(Dataset entries)
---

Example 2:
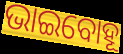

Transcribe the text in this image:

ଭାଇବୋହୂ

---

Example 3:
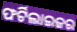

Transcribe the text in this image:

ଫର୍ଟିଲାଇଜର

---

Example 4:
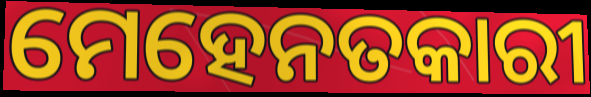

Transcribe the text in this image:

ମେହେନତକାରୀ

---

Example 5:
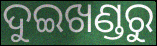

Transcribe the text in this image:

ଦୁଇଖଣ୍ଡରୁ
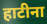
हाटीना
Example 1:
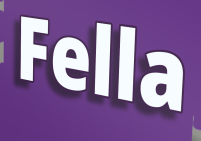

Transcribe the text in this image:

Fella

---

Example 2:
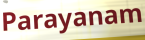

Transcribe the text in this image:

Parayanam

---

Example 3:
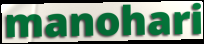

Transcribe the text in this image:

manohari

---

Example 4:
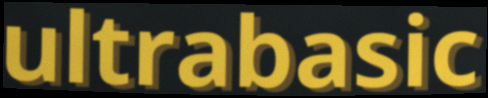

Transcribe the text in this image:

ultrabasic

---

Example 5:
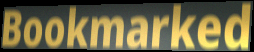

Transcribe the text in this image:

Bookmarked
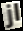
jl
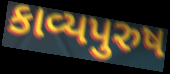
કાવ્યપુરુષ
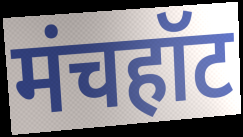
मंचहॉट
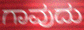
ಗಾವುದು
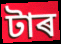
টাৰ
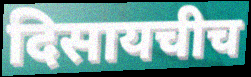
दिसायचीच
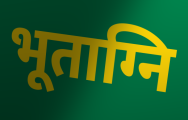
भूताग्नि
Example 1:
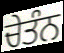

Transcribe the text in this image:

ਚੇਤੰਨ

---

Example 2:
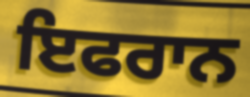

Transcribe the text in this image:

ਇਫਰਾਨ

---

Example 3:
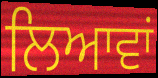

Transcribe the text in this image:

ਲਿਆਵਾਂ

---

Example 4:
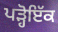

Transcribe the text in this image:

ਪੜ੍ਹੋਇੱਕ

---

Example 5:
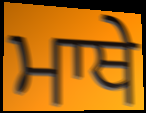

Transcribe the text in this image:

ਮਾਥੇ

WHAT YOU SHOULD DO: Give back the data exactly. Skip any images.

PROBLEM SOLUTION:
---

Example 2:

Transcribe the text in this image:

ଭାଇବୋହୂ

---

Example 3:

Transcribe the text in this image:

ଫର୍ଟିଲାଇଜର

---

Example 4:

Transcribe the text in this image:

ମେହେନତକାରୀ

---

Example 5:

Transcribe the text in this image:

ଦୁଇଖଣ୍ଡରୁ
हाटीना
Example 1:

Transcribe the text in this image:

Fella

---

Example 2:

Transcribe the text in this image:

Parayanam

---

Example 3:

Transcribe the text in this image:

manohari

---

Example 4:

Transcribe the text in this image:

ultrabasic

---

Example 5:

Transcribe the text in this image:

Bookmarked
jl
કાવ્યપુરુષ
मंचहॉट
ಗಾವುದು
টাৰ
दिसायचीच
भूताग्नि
Example 1:

Transcribe the text in this image:

ਚੇਤੰਨ

---

Example 2:

Transcribe the text in this image:

ਇਫਰਾਨ

---

Example 3:

Transcribe the text in this image:

ਲਿਆਵਾਂ

---

Example 4:

Transcribe the text in this image:

ਪੜ੍ਹੋਇੱਕ

---

Example 5:

Transcribe the text in this image:

ਮਾਥੇ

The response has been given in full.